Evening Sand signed and dated '54 FEILER' (lower left); further signed, titled and dated again 'PAUL FEILER/EVENING SAND/20 11 54' (verso) oil on canvas 45.3 x 66 cm. (17 7/8 x 26 in.)
PROVENANCE: Probably sale; Phillips, London, 5 November 1991, lot 170 With Richard Philp, London Private Collection, U.K.
The works Feiler produced between 1950 and 1957 belong to what can be considered Feiler's first mature phase of painting and are arguably his most succinct. Although initially one might respond to these works as abstract we must not overlook how significant an observational approach was to him. Up until a move into pure abstraction commencing in the late 1960s, his overarching credence was to 'write down in paint' his studies of the world around him.
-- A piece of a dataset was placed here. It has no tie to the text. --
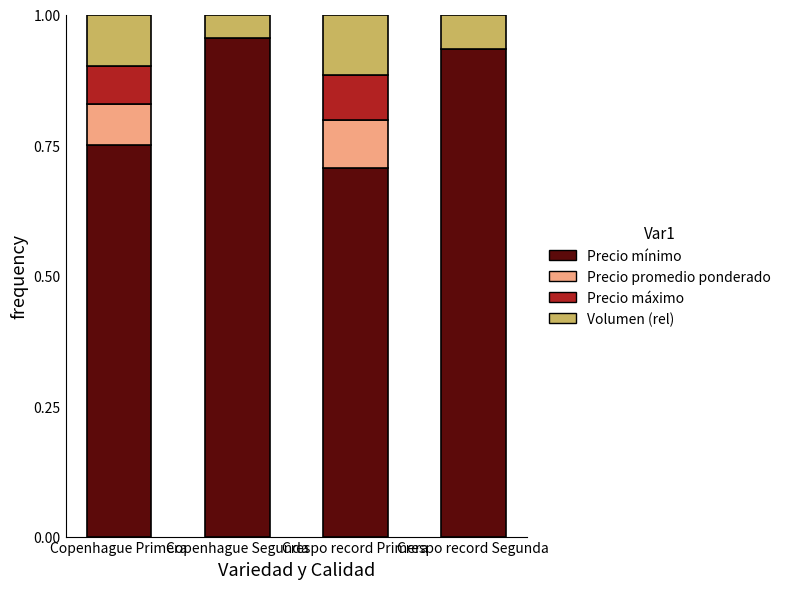

What is the sum of all Precio mínimo values?

3.3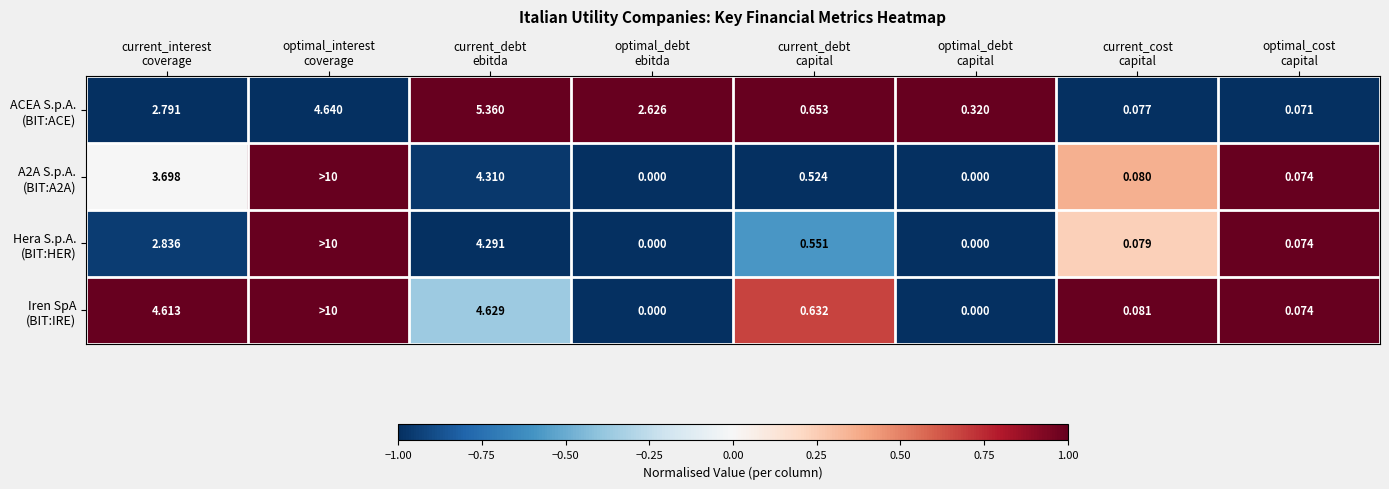

How many categories are shown in the chart?

8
As a pre-war attendee of the Slade School of Art, Feiler's education was deep routed in the traditional rigours of observational drawing. It was whilst at the Slade he visited a showing of Cezanne's work at the Reid and Lefevre gallery in 1937, which was to have a profound effect on his methodology of interpreting traditional pictorial construction. However, through medium and stance he aligned his work with the preeminent British modernists of the day such as William Scott and Peter Lanyon. He also was in tune with international developments; he hosted a lunch for Mark Rothko in 1958 and worked in painterly techniques very much in line with the progressive continental artists such as Nicolas de Staël. It is the dichotomy of this traditional approach with a modern thinking that is one of the most engaging facets of Feiler's paintings.